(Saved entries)
---*---
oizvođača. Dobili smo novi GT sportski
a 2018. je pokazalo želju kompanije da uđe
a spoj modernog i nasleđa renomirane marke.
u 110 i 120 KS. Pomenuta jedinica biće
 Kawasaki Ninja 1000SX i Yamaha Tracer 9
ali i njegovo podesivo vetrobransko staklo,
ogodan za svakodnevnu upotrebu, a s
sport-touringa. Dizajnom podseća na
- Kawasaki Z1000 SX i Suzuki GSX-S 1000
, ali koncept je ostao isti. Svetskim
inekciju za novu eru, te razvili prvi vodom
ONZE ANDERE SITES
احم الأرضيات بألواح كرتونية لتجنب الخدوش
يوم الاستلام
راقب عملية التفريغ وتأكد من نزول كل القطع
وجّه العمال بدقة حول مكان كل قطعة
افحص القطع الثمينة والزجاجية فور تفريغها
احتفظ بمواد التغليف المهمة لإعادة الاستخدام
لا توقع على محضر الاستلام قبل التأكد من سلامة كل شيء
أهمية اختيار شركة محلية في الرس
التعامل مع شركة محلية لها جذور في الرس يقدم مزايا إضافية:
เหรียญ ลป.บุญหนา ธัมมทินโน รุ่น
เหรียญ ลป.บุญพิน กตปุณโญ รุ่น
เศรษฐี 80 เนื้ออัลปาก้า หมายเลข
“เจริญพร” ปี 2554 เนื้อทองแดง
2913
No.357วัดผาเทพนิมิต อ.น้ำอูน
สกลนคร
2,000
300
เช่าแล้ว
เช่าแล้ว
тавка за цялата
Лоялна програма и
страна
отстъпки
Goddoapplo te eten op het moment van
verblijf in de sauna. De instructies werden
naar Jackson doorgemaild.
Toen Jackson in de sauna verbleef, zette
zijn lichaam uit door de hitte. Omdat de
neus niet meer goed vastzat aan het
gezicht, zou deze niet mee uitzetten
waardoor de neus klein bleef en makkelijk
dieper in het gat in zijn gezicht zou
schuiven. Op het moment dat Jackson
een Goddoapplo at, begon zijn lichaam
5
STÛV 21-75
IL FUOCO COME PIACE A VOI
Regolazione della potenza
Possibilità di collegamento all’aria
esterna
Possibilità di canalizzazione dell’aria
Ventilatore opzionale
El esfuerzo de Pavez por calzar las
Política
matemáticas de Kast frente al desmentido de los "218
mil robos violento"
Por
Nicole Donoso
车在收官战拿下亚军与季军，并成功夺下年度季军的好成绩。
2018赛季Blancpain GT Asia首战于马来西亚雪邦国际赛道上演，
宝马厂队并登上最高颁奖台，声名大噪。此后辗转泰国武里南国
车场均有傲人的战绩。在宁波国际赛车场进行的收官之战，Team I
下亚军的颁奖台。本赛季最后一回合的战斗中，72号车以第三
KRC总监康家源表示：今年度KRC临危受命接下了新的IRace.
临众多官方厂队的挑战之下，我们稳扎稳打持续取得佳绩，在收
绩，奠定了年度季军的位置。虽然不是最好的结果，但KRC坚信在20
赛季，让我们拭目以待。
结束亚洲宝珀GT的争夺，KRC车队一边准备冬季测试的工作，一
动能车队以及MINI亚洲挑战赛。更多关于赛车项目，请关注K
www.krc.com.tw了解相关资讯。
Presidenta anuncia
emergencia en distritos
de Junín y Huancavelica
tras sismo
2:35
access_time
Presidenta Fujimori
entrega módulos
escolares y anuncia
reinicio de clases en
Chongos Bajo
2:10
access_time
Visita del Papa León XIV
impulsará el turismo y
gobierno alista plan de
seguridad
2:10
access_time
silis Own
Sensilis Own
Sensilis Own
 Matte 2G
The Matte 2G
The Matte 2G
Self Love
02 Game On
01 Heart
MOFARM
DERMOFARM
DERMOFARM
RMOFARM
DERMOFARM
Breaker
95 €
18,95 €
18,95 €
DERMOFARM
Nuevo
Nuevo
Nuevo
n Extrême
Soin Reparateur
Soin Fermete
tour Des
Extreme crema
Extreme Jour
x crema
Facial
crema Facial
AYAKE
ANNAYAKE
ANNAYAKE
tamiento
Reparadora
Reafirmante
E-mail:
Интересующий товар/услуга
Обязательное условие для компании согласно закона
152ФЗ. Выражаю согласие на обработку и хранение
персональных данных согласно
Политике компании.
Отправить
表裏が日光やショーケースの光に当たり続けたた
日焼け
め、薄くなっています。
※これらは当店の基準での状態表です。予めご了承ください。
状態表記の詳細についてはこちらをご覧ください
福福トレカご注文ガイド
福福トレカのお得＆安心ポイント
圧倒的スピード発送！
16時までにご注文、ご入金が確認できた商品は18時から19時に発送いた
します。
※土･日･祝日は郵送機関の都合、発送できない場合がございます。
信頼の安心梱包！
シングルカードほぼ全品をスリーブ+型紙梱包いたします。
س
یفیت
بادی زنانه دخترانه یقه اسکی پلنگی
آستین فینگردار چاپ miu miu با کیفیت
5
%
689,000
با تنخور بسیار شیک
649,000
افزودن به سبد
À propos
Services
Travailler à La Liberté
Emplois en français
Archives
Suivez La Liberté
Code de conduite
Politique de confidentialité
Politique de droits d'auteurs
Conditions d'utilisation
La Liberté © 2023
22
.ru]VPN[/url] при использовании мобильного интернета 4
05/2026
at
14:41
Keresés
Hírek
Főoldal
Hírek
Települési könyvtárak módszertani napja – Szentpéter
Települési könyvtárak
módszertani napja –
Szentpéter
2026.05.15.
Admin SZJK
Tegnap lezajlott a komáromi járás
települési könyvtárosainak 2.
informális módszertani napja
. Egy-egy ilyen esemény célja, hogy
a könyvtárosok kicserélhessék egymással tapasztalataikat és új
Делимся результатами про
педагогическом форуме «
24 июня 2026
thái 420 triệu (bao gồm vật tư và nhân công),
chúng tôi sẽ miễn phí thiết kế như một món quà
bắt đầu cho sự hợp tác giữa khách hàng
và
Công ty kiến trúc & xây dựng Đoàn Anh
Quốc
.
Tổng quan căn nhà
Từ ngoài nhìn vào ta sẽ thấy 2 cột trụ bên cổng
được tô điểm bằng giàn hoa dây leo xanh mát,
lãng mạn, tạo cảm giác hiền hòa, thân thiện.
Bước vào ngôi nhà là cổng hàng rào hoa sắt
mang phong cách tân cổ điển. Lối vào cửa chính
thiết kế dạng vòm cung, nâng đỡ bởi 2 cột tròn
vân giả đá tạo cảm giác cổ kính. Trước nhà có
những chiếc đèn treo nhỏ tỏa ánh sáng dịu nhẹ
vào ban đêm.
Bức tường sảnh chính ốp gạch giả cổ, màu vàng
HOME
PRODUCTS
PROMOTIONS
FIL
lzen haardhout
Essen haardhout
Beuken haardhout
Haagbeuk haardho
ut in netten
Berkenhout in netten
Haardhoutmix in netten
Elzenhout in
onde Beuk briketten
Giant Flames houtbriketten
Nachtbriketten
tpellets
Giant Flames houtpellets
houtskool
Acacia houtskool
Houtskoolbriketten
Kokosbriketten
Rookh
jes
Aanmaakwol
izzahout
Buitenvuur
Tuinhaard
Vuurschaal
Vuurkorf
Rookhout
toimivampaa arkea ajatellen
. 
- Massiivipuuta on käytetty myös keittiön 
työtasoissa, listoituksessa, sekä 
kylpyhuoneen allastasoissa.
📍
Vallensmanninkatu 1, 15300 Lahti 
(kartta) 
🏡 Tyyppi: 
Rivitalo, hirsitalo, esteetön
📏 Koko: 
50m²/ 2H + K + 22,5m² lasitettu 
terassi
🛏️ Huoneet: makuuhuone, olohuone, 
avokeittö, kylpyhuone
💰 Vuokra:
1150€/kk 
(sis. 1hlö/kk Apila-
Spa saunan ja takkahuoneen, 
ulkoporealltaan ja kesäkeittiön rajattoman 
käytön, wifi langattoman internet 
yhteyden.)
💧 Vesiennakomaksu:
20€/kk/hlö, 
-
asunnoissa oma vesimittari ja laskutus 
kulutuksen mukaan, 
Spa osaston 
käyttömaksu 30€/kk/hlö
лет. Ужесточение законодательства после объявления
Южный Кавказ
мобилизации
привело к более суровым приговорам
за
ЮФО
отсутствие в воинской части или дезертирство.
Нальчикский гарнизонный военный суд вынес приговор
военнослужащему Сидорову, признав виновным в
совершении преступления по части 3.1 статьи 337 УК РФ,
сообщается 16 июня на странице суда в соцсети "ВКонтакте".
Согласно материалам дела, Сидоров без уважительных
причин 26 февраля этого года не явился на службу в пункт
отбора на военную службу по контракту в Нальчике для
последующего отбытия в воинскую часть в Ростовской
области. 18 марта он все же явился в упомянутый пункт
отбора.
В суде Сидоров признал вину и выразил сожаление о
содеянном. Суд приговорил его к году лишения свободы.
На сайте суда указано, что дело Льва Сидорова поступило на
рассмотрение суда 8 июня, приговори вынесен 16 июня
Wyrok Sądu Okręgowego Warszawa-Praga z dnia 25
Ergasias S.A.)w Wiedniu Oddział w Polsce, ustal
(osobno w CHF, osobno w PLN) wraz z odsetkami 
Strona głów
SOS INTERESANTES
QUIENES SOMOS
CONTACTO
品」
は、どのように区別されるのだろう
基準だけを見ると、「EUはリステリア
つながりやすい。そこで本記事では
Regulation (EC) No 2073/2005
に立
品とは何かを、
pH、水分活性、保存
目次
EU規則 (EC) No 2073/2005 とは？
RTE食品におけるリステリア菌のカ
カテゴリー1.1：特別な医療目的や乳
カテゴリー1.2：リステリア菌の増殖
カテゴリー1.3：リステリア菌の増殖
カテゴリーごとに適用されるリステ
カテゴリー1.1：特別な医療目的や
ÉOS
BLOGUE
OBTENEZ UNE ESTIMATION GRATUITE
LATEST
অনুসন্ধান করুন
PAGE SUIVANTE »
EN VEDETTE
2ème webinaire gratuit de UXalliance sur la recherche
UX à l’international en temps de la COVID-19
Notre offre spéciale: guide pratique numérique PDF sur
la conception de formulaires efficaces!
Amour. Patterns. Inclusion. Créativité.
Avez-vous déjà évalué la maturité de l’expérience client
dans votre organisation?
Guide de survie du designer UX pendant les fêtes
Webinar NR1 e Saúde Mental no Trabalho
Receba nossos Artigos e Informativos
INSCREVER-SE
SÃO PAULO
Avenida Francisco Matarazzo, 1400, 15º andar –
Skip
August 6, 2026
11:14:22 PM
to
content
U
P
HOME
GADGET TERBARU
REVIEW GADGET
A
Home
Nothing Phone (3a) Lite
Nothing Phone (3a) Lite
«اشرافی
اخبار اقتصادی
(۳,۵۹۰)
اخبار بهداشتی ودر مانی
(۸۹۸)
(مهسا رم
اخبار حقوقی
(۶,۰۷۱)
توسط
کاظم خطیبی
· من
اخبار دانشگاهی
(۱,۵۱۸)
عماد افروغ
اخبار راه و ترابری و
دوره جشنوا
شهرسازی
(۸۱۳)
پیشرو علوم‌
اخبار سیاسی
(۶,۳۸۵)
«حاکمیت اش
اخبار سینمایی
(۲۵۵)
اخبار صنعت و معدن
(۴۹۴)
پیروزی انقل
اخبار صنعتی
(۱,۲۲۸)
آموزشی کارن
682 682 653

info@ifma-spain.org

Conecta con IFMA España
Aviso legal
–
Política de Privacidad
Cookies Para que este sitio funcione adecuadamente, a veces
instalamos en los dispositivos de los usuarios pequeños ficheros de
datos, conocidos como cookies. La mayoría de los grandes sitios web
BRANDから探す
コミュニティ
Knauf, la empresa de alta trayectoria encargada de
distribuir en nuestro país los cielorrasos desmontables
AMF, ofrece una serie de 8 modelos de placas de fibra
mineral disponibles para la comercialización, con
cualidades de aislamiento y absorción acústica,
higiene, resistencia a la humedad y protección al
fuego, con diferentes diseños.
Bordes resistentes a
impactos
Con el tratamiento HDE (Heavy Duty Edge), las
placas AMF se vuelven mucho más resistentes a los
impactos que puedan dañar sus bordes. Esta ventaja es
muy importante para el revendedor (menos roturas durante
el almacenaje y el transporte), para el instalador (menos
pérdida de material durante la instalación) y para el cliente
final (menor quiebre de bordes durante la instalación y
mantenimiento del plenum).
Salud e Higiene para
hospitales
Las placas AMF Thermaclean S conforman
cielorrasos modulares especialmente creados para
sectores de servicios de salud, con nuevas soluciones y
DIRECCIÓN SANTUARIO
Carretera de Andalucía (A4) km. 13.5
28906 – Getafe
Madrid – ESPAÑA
---*---
Each line carrying the string "شركة" should be copied out from the entries.

أهمية اختيار شركة محلية في الرس
التعامل مع شركة محلية لها جذور في الرس يقدم مزايا إضافية:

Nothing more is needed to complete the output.